**What is required**
Copy out every text line of the rows below word for word, and leave the pictures out of your answer.

■ ■ ■

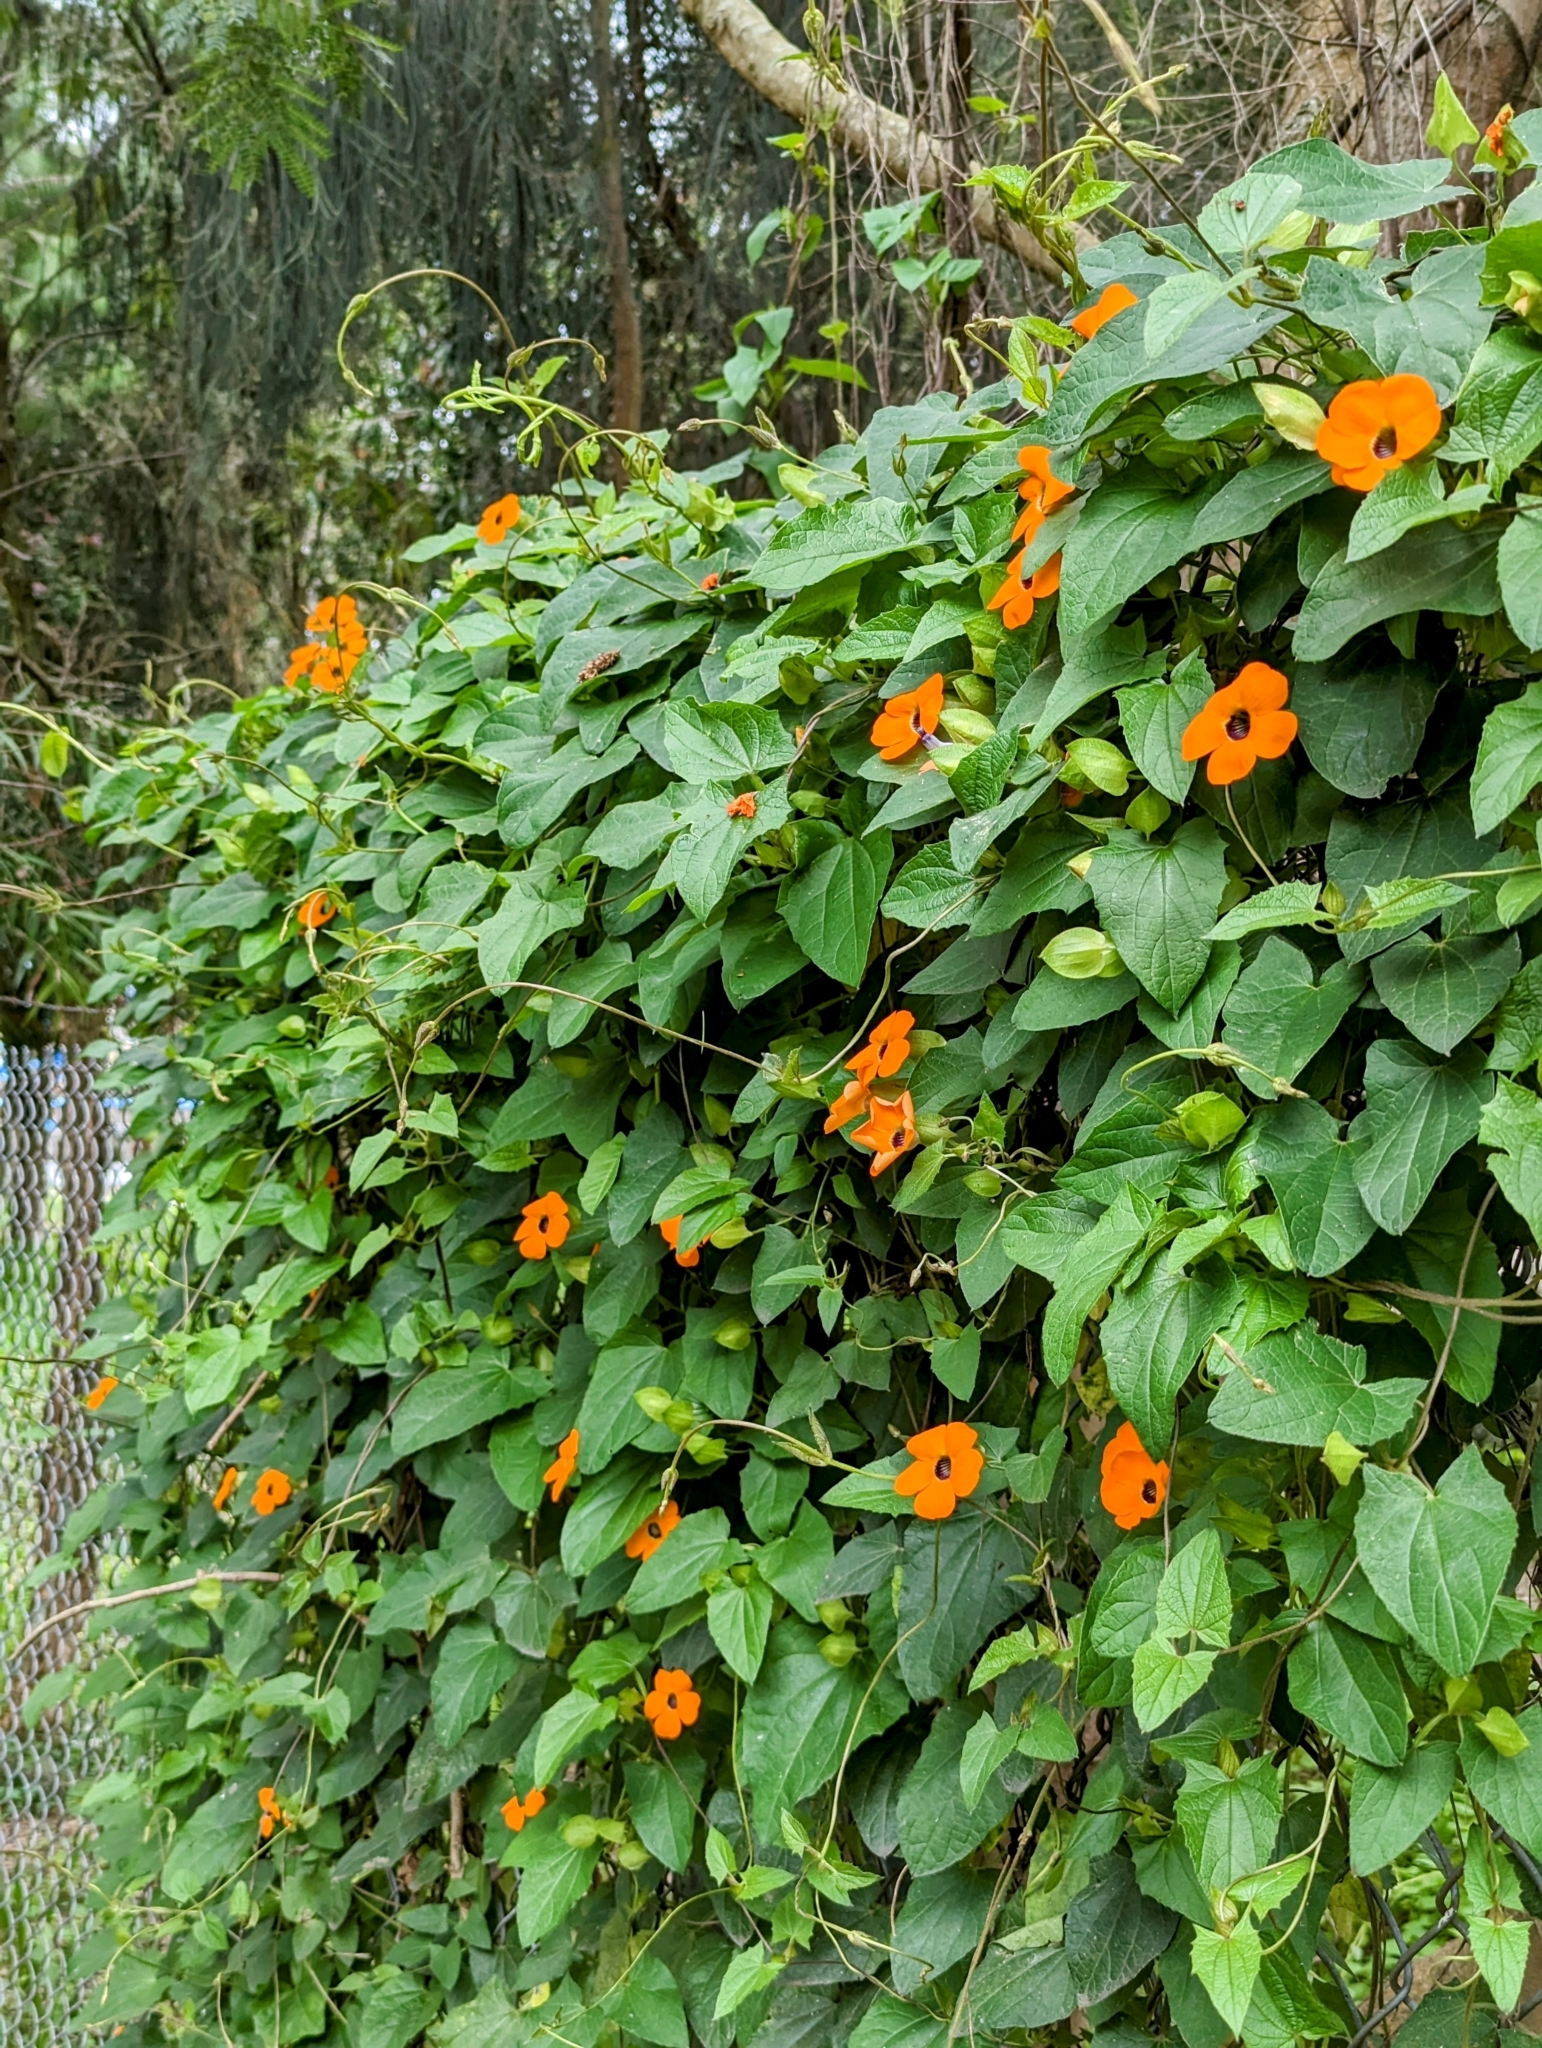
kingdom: Plantae
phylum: Tracheophyta
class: Magnoliopsida
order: Lamiales
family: Acanthaceae
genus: Thunbergia
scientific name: Thunbergia alata
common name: Blackeyed susan vine
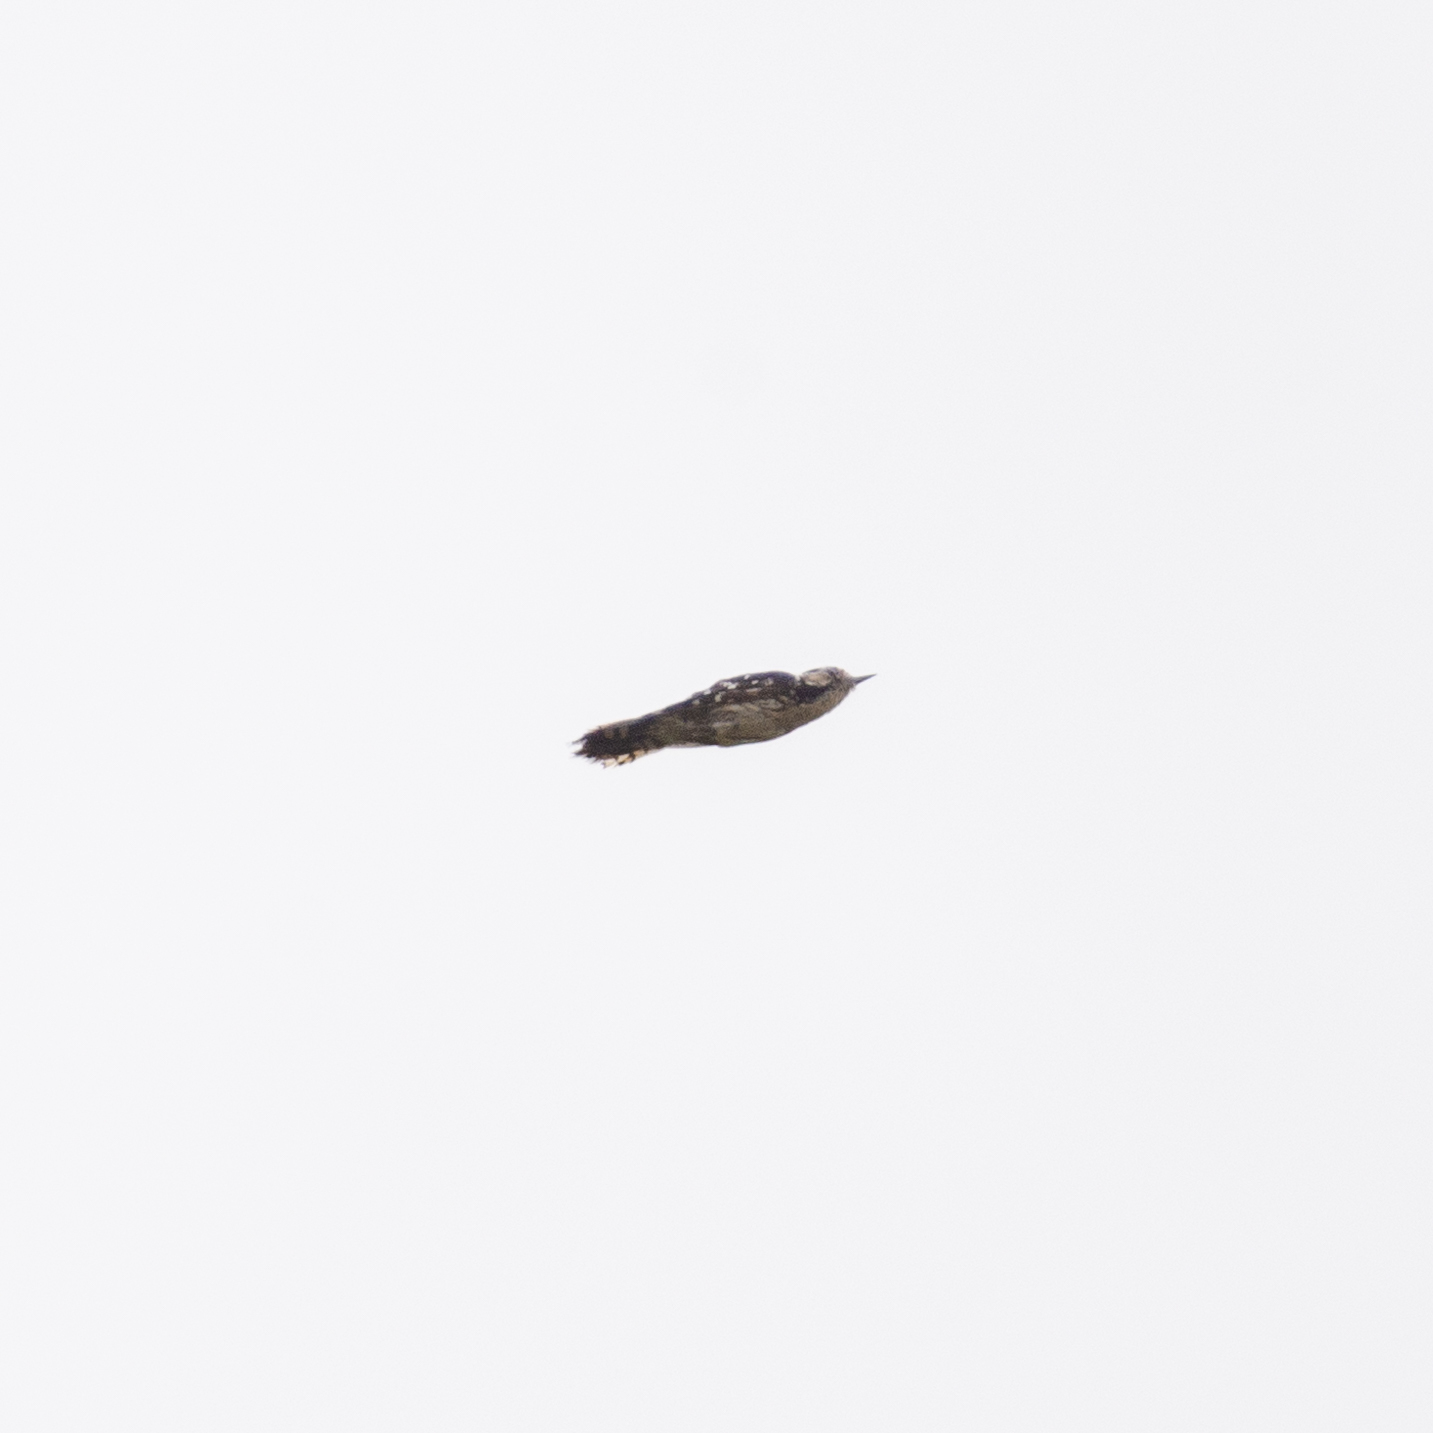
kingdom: Animalia
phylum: Chordata
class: Aves
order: Piciformes
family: Picidae
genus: Dryobates
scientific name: Dryobates minor
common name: Lesser spotted woodpecker
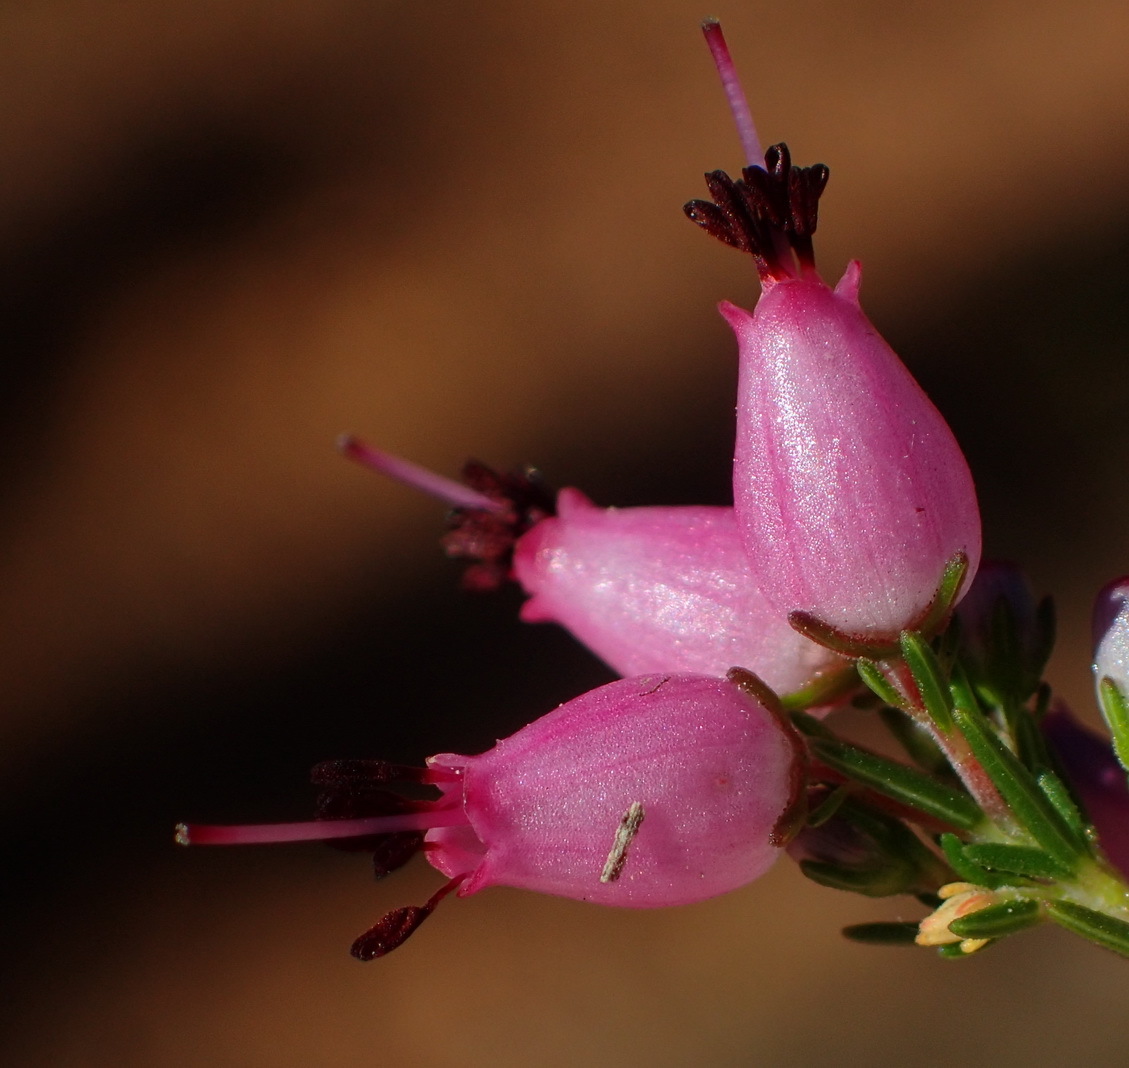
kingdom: Plantae
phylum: Tracheophyta
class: Magnoliopsida
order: Ericales
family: Ericaceae
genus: Erica
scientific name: Erica nutans
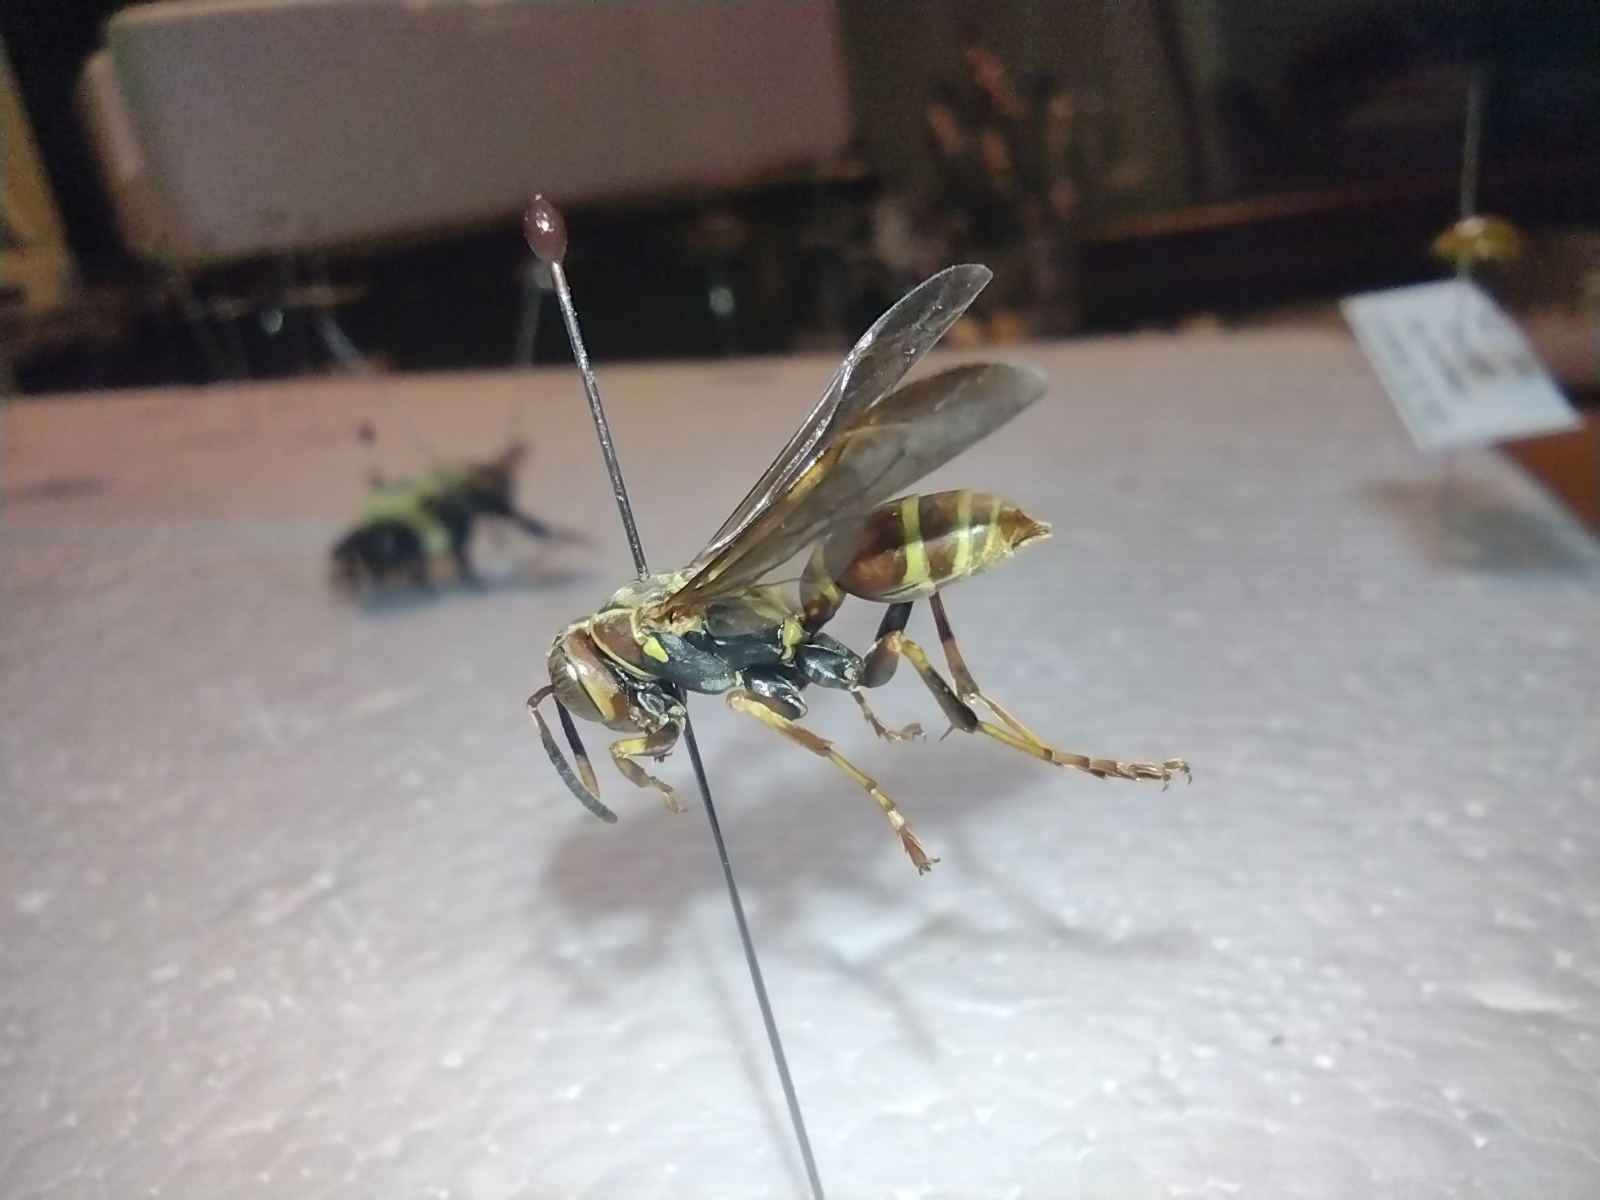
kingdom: Animalia
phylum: Arthropoda
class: Insecta
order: Hymenoptera
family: Eumenidae
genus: Polistes
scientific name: Polistes dorsalis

■ ■ ■

**Response to the exercise**
kingdom: Plantae
phylum: Tracheophyta
class: Magnoliopsida
order: Lamiales
family: Acanthaceae
genus: Thunbergia
scientific name: Thunbergia alata
common name: Blackeyed susan vine
kingdom: Animalia
phylum: Chordata
class: Aves
order: Piciformes
family: Picidae
genus: Dryobates
scientific name: Dryobates minor
common name: Lesser spotted woodpecker
kingdom: Plantae
phylum: Tracheophyta
class: Magnoliopsida
order: Ericales
family: Ericaceae
genus: Erica
scientific name: Erica nutans
kingdom: Animalia
phylum: Arthropoda
class: Insecta
order: Hymenoptera
family: Eumenidae
genus: Polistes
scientific name: Polistes dorsalis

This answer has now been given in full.